Friday 29 April 2005

Cash machine etiquette


There's a certain etiquette associated with using a cash machine (that's an ATM if you're stupid and can't work it out). You're supposed to stand a certain distance away from whoever is using it, give them time to conduct their transaction and pocket the cash without them feeling hassled by having somebody breathe down their neck. Fair enough. However, there should be similar good manners on the part of the cash machine user so as not to completely piss off the people behind them who are waiting to use it after them.

I got to a cash machine just after another woman today. I thought, Oh it's not too bad, she won't take long and it's better than waiting behind all those people that were at the other machine. She took ages. She took ages to key in her PIN, took ages to decide what she wanted. More button pressing and the chug, chug of cards being returned and cash being dispensed. Then something like a receipt or a statement came out of the machine and she took ages reading it before reinserting her card and doing the same again. And when she'd finally finished, she stood in front of the machine for another ages while she decided what she was going to do next. One more second and I'd have twatted her, fucking retarded bitch.

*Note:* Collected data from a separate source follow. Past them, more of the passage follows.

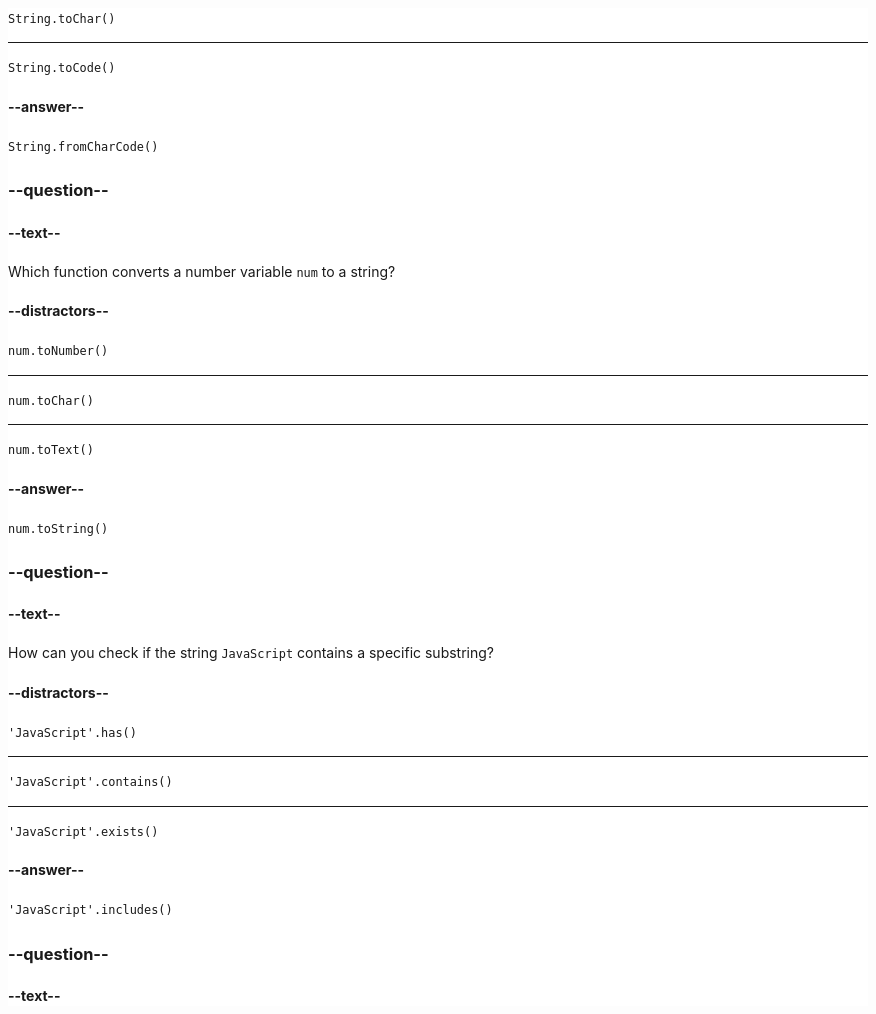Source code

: `String.toChar()`

---

`String.toCode()`

#### --answer--

`String.fromCharCode()`

### --question--

#### --text--

Which function converts a number variable `num` to a string?

#### --distractors--

`num.toNumber()`

---

`num.toChar()`

---

`num.toText()`

#### --answer--

`num.toString()`

### --question--

#### --text--

How can you check if the string `JavaScript` contains a specific substring?

#### --distractors--

`'JavaScript'.has()`

---

`'JavaScript'.contains()`

---

`'JavaScript'.exists()`

#### --answer--

`'JavaScript'.includes()`

### --question--

#### --text--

I shouldn't let these things get to me.

I wish I was a Dalek, then I could zap people with my protrusions. I might go and see if Amazon are selling any tasers.


Wet toilet seats
Toilet seats are nasty things. I guess toilets are pretty nasty, but you don't have to have much real one-on-one contact with them. The toilet seat is the user interface as far as bowel and bladder relief is concerned.

Before I continue, what about those weird toilet seats with the cut-out bit at the front - does anybody know what that's all about? Is it something to do with making it more comfortable for men to have a sit down or something? Answers on a postcard please.

Anyway, wet toilet seats. There's nothing worse than getting up off the lav and realising that you've been sat in something damp. More often than not, it's just a splash from the previous flush, but sometimes it's wee. It's bad enough if you get a dribble of your own wee on you, but somebody elses? Eeewwwww! And it's always just beneath your buttock, where you wouldn't normally wipe.